El zar mexicano contra la pandemia, Hugo López-Gatell, quien en agosto había desdeñado la vacuna rusa, se volvió su principal propagandista. Una investigación de The New York Times señala que los medios estatales rusos acusados de interferir en la elección estadounidense en 2016, apoyados por medios mexicanos afines al gobierno, tienen ya un aliado en su campaña para impulsar la vacuna rusa en México y América Latina, y difundir mentiras sobre las demás vacunas. La distribuidora de medicinas del Estado mexicano asumió la representación de la Sputnik V para lograr su aprobación, y todo se aceleró para que esto sucediera.
Mientras en Rusia Vladimir Putin encarcelaba y sentenciaba a su principal opositor, causando protestas multitudinarias y la condena de múltiples gobiernos democráticos, el que se ostenta como un gran demócrata latinoamericano se lanzaba a los brazos del autócrata a cambio de unas vacunas& que aún no han llegado.
Putin ha sido señalado en múltiples ocasiones por organismos internacionales como Amnistía Internacional de ser un líder que está en contra de los derechos humanos, que utiliza las leyes en contra de sus opositores políticos, es antimigración y coarta la libertad de expresión.
Cuando se analizan las características de AMLO, Trump y Putin, ya no resulta tan extraño que el mexicano se sienta más a gusto tratando con ellos que con líderes más cercanos a las prácticas democráticas.
A los tres les gusta concentrar el poder y llevar gobiernos unipersonales, les encanta brincarse las formalidades de la ley, son expertos en polarizar y les tienen sin cuidado las normas democráticas.

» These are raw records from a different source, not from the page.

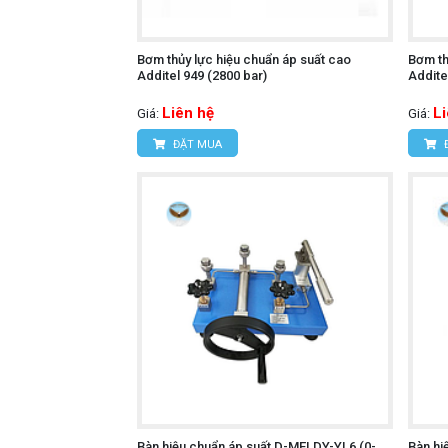
Bơm thủy lực hiệu chuẩn áp suất cao
Bơm th
Additel 949 (2800 bar)
Addite
Liên hệ
L
Giá:
Giá:
ĐẶT MUA
Bàn hiệu chuẩn áp suất D-MEI DY-YL6 (0-
Bàn hi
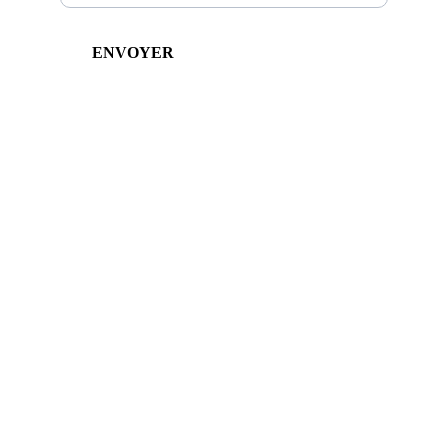
ENVOYER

El ruso, el estadounidense y el mexicano sostienen su narrativa de grandes logros, éxitos y epopeyas aunque los datos duros los desmientan; alimentan teorías de la conspiración, usan la propaganda digital intensiva para hacer prevalecer su discurso aunque no se sustente en la realidad y propician un seguimiento casi de culto religioso para afirmarse en el poder y para amedrentar a quienes se les oponen. Las teorías de desinformación como QAnon, alentadas por Trump y sus seguidores, no son muy distintas de las campañas digitales rusas, ni de las aplicadas en México por el aparato propagandístico de la presidencia. Y su incidencia política trasciende lo digital.
Ese estilo ha resultado exitoso para otros líderes con rasgos poco democráticos en diversas partes del mundo. Trump y Putin se han convertido en modelos para líderes de la “Internacional Populista”, como le llamó Anne Applebaum. Por eso dirigentes en toda América se han plegado a sus ideas.
Putin es un manjar irresistible para ellos y para AMLO: nunca los incomodará sobre el respeto democrático a los derechos humanos, división de poderes o la libertad de prensa; tampoco sobre el respeto a los derechos de la oposición, las libertades individuales, el respeto a la ley y los tratados internacionales, o los organismos autónomos y la rendición de cuentas.
Todo ello empata perfectamente con la visión del presidente mexicano de que “la mejor política exterior es la política interior”, un resabio de la política de la década de 1970. Es decir, no juzgar a nadie en el mundo para que nadie en el mundo ponga el reflector sobre mis prácticas domésticas. Durante 80 años esa fue la máxima de la política exterior del régimen del Partido Revolucionario Institucional, al que Mario Vargas Llosa llamó “la dictadura perfecta”.
No es extraño que AMLO se sienta más a gusto al tratar con Putin y Trump que con un líder como Biden, pese a que su proyecto está más cercano a la izquierda que el de los otros dos líderes. El populismo hermana.